Língua solta – A resposta de Mário de Andrade é a de um mestre em movimento, calmo e objetivo. “Antes de mais nada: você é muito inteligente, puxa! Você veio fumando, de chapéu na cabeça, bateu-me familiarmente nas costas e disse: Te incomodo? Pois camarada velho, sente-se aí e vamos conversar.” E solta a língua. Mário escolhe para Cristo o escritor francês Anatole France, que muito influenciou o início da vida intelectual de Drummond. Sobre o “Brasil infecto”, disse: “Não me escandalizei mas achei lastimável. Tudo isso são caraminholas metidas em sua cabeça pelas letras do senhor France et caterva. O mal que esse homem fez a você foi torná-lo cheio de literatices, de inteligentices, abstrações em letra de forma, sabedoria de papel, filosofia escrita.” No fim, aconselha: “Você faça um esforcinho para abrasileirar-se. Depois acostuma, não repara mais nisso e é brasileiro sem querer.”

Tal transformação aconteceria, mas não num curto espaço de tempo.
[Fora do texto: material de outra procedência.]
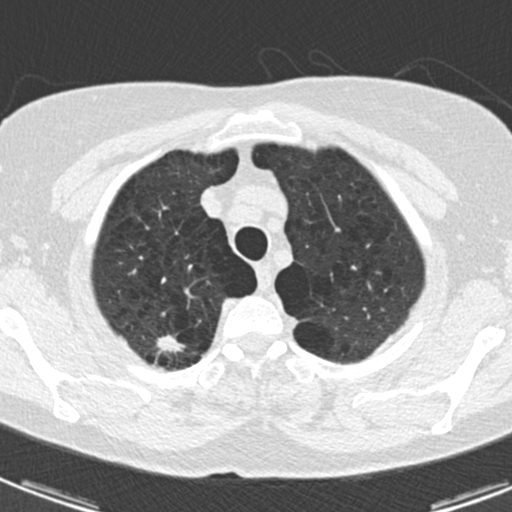
Chest CT (low-dose screening protocol), one axial image, third annual screen, lung window (W 1500 / L -600 HU), 2 mm slice thickness, standard (soft-tissue) reconstruction kernel (B30f), slice 23 of 174 in the series, 512 × 512 image matrix. Female, age 59 years at enrolment.
Lesion marked by an expert reader, bounding box (x1, y1, x2, y2) in pixels: (132, 320, 190, 365). The exam's reader record, not a measurement of the box and not confirmed to be the same lesion: non-calcified nodule or mass ≥4 mm, right upper lobe, 12 × 7 mm, spiculated (stellate) margins, soft tissue attenuation, pre-existing on the prior screen: yes; interval growth: yes. Official screen result: positive, other. Later outcome: lung cancer diagnosed 32 days after this screen — adenocarcinoma, NOS, right upper lobe, poorly differentiated (G3), stage IA (AJCC 6th edition), 20 mm at pathology.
Drummond continuaria a falar mal da cultura nativa, como na ocasião em que assustou Mário ao dizer que não suportava Machado de Assis. Assim o poeta mineiro descreveu seu sentimento ao ler Memorial de Aires, de Machado: “Muito ralo, uma espécie de bocejo e de arroto choco em cada página.” Outros ícones da arte brasileira também não escaparam. “Detesto O guarani, romance e ópera”, vaticinou. Obviamente, o pai de Macunaíma, o herói sem nenhum caráter e um dos próceres do modernismo não poderia ficar impávido diante destas declarações. No entanto, entre pancadas, conselhos e demonstrações de afeto, Drummond acaba confessando como Mário fez sua cabeça. “Eu era um sujeito muito desgraçado, mas agora reconheço que tudo foi ótimo e valeu a pena. Em grande parte, por causa de você”, escreveu em 1944.

Macunaíma aparece em alguns trechos das cartas. Drummond saúda: “Viva Macunaíma! Não tem caráter absolutamente nenhum, mas por isso mesmo é característico como quê. É o herói nacional quase íntegro.” O pai da personagem desautoriza a interpretação: “Macunaíma não pode ser símbolo do brasileiro simplesmente porque símbolo, empregado assim, implica na totalidade psicológica. Tirei dele, propositadamente, o lado bom do brasileiro. Como símbolo do brasileiro, ele é pessimista; ora é a maior das bobagens. Toda a minha vida repousa numa concepção otimista do brasileiro.” É verdade. Ao ler a obra de Mário de Andrade, nota-se como é reluzente sua alegria e opção em viver plenamente seu país e sempre vencer os obstáculos.

Dramas – Cheio de doenças como úlcera, sinusite, dores de cabeça, problemas no fígado, nevralgias e neurastenia, ele nunca se deixava abater. Ao contrário do amigo, que se reconhecia com vocação para
o desânimo, inércia e dramas paralelos. “Tenho sofrido por minha culpa
e de mais ninguém. Já estou cansado dessa vida estúpida e sem graça, que só não é a mesma todos os dias porque é pior”, diz o poeta mineiro. Mário acerta na alma do amigo ao localizar o problema. “Você jamais esquecerá que no meio do caminho tinha uma pedra”, em alusão a um
dos famosos poemas de Drummond, No meio do caminho. Em outra ocasião, Mário o aconselha a “abandonar a solução a que Macunaíma chegou depois de muito gesto heróico e façanha: a de viver o brilho
inútil das estrelas”. Mário morreu aos 51 anos, de infarto, dois dias
depois de mandar a última carta para Drummond.